Por fim, o último e não menos importante problema que pode ocorrer é quanto ao mau uso das informações do consumidor pelos sites de compras coletivas. Muitos, sem qualquer autorização do consumidor, compartilham dados pessoais destes com seus parceiros ou demais fornecedores com o objetivo de encaminhar-lhes publicidade direcionada (o famoso spam). Esta é uma violação gravíssima à intimidade do consumidor, garantida pela Carta Magna em seu artigo 5º, X e ao artigo 6º, I e IV do Código de Defesa do Consumidor. Na sua ocorrência, pode ser pleiteada pelo consumidor indenização e cessação imediata da lesão, com base no próprio texto constitucional, bem como do artigo 6º, VI do Código de Defesa do Consumidor.

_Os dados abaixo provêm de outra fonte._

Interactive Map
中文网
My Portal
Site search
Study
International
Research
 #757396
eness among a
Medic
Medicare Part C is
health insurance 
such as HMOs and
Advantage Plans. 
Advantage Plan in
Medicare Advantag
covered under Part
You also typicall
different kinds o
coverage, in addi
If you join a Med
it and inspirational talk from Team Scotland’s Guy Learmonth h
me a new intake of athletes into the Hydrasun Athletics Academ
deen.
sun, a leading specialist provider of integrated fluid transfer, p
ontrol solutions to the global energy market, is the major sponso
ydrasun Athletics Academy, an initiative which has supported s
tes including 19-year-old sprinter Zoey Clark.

Portanto, esses foram alguns dos possíveis problemas que esta nova prática comercial poderá causar aos consumidores. Este artigo, obviamente, não tem o condão de esgotar o assunto, até porque a criatividade e as relações jurídicas de que dela advém são infinitas, dada a imprevisibilidade típica do ser humano como ser cultural. Assim, muitos outros problemas ainda irão surgir, devendo cada caso ser analisado pormenorizadamente, buscando a maior proteção possível do consumidor, em respeito ao espírito da legislação que o tutela.
Notas
[1] GRINOVER, Ada Pellegrini et al. Código Brasileiro de Defesa do Consumidor comentado pelos autores do Anteprojeto. 9. ed. Rio de Janeiro: Forense Universitária, 2007. p. 560.

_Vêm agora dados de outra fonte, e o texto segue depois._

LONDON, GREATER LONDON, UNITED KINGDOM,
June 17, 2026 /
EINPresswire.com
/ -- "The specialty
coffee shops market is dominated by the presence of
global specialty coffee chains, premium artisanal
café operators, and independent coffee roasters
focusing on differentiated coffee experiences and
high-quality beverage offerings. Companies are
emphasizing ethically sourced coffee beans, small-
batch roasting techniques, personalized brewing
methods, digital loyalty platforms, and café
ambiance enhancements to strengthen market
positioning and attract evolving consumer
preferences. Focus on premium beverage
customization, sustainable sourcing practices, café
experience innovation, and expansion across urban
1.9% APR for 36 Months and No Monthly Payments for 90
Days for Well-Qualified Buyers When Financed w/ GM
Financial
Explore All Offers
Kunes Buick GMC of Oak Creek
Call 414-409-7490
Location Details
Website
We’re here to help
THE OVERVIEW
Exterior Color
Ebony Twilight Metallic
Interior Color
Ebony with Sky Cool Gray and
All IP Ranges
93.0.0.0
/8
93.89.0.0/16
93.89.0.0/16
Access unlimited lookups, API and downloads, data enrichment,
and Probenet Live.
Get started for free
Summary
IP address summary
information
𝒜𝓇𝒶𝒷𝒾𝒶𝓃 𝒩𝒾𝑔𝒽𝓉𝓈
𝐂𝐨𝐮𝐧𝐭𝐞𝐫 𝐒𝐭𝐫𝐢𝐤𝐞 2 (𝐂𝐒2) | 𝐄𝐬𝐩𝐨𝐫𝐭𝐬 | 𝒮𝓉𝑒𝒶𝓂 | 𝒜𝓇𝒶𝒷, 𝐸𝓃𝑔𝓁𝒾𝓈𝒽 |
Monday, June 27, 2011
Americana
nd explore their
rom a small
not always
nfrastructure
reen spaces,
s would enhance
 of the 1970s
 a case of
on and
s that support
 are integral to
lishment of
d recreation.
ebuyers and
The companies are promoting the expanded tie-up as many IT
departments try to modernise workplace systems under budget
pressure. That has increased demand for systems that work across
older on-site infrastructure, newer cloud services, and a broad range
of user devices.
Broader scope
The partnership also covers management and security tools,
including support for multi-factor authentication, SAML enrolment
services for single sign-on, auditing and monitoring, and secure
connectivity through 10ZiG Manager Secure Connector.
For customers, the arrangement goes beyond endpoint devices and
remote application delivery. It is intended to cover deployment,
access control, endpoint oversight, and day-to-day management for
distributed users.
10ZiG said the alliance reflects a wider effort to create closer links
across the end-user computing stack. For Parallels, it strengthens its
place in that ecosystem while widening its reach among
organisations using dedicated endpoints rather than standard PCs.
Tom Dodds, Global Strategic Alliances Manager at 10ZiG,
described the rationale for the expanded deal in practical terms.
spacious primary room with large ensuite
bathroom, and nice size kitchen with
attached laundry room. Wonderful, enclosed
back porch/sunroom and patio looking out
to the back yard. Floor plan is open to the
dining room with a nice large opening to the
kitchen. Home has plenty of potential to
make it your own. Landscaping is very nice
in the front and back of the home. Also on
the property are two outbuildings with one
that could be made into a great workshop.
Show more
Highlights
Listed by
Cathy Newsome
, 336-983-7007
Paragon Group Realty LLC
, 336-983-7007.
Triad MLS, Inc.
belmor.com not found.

[2] Cumpre salientar que aqui estamos utilizando o conceito mais singelo de consumidor como destinatário final da comercialização de produto ou da prestação do serviço, sem ignorar a existência das demais correntes doutrinárias. Todavia, para que este estudo não se estenda além do seu objeto, ficaremos com esta simples definição que, inclusive, é a textualmente prevista no artigo 2º caput do Código de Defesa do Consumidor.
[3] É certo que o parágrafo primeiro do artigo 18 do Código de Defesa do Consumidor traz alternativas à escolha do consumidor: substituição do produto por outro da mesma espécie, em perfeitas condições de uso, restituição imediata da quantia paga, monetariamente atualizada, sem prejuízo de eventuais perdas e danos e abatimento proporcional do preço. Por questões didáticas, já foi escolhida no exemplo dado a opção que pareceu mais conveniente ao consumidor. No entanto, isto não impede que outra seja escolhida, pois, como dito, são alternativas.
[4] NUNES, Luis Antonio Rizzatto. Curso de direito do consumidor: com exercícios. 4ª ed. São Paulo: Saraiva, 2009. p. 86.
[5] GRINOVER, Ada Pellegrini et al. Código Brasileiro de Defesa do Consumidor comentado pelos autores do Anteprojeto. 9. ed. Rio de Janeiro: Forense Universitária, 2007. p. 47.
[6] Quanto ao fato do produto, só serão solidariamente responsáveis o fabricante, o produtor, o construtor, nacional ou estrangeiro, o importador e, em determinados casos, o comerciante, nos termos dos artigos 12 e 13 do Código de Defesa do Consumidor.